Provided records
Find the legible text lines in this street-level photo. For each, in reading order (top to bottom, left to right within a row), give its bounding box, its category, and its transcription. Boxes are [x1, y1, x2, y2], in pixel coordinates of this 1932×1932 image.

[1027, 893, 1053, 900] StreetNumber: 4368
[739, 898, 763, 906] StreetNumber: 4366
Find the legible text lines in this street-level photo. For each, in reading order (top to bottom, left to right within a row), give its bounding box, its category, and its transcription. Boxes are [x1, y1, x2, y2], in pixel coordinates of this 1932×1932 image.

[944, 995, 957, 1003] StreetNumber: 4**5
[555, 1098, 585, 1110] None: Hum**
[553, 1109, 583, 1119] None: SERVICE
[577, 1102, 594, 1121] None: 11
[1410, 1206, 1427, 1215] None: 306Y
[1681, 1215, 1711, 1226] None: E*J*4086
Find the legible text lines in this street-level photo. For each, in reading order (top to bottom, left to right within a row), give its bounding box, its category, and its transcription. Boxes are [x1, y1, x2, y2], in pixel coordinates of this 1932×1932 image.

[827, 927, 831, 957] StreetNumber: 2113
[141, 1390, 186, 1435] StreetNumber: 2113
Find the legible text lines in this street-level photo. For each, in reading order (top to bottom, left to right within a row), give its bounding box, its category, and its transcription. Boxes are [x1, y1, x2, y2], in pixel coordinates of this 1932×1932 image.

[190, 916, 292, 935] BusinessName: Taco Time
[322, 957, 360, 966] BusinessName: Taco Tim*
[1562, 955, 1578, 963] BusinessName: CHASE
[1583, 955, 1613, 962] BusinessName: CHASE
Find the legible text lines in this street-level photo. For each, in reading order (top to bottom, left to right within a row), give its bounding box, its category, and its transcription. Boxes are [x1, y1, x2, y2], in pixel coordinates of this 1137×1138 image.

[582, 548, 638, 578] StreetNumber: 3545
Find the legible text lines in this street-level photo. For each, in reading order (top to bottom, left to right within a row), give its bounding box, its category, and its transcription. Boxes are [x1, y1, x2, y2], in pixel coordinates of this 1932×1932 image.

Stated exercise
Please reproduce all of the material above, substituting "street-view image" for every "street-level photo" and leaving everything else unchanged.

Task answer
Find the legible text lines in this street-view image. For each, in reading order (top to bottom, left to right within a row), give its bounding box, its category, and its transcription. Boxes are [x1, y1, x2, y2], in pixel coordinates of this 1932×1932 image.

[1027, 893, 1053, 900] StreetNumber: 4368
[739, 898, 763, 906] StreetNumber: 4366
Find the legible text lines in this street-view image. For each, in reading order (top to bottom, left to right within a row), give its bounding box, its category, and its transcription. Boxes are [x1, y1, x2, y2], in pixel coordinates of this 1932×1932 image.

[944, 995, 957, 1003] StreetNumber: 4**5
[555, 1098, 585, 1110] None: Hum**
[553, 1109, 583, 1119] None: SERVICE
[577, 1102, 594, 1121] None: 11
[1410, 1206, 1427, 1215] None: 306Y
[1681, 1215, 1711, 1226] None: E*J*4086
Find the legible text lines in this street-view image. For each, in reading order (top to bottom, left to right within a row), give its bounding box, its category, and its transcription. Boxes are [x1, y1, x2, y2], in pixel coordinates of this 1932×1932 image.

[827, 927, 831, 957] StreetNumber: 2113
[141, 1390, 186, 1435] StreetNumber: 2113
Find the legible text lines in this street-view image. For each, in reading order (top to bottom, left to right within a row), give its bounding box, its category, and its transcription. Boxes are [x1, y1, x2, y2], in pixel coordinates of this 1932×1932 image.

[190, 916, 292, 935] BusinessName: Taco Time
[322, 957, 360, 966] BusinessName: Taco Tim*
[1562, 955, 1578, 963] BusinessName: CHASE
[1583, 955, 1613, 962] BusinessName: CHASE
Find the legible text lines in this street-view image. For each, in reading order (top to bottom, left to right within a row), give its bounding box, its category, and its transcription. Boxes are [x1, y1, x2, y2], in pixel coordinates of this 1137×1138 image.

[582, 548, 638, 578] StreetNumber: 3545
Find the legible text lines in this street-view image. For each, in reading order (top to bottom, left to right within a row), give its bounding box, its category, and its transcription. Boxes are [x1, y1, x2, y2], in pixel coordinates of this 1932×1932 image.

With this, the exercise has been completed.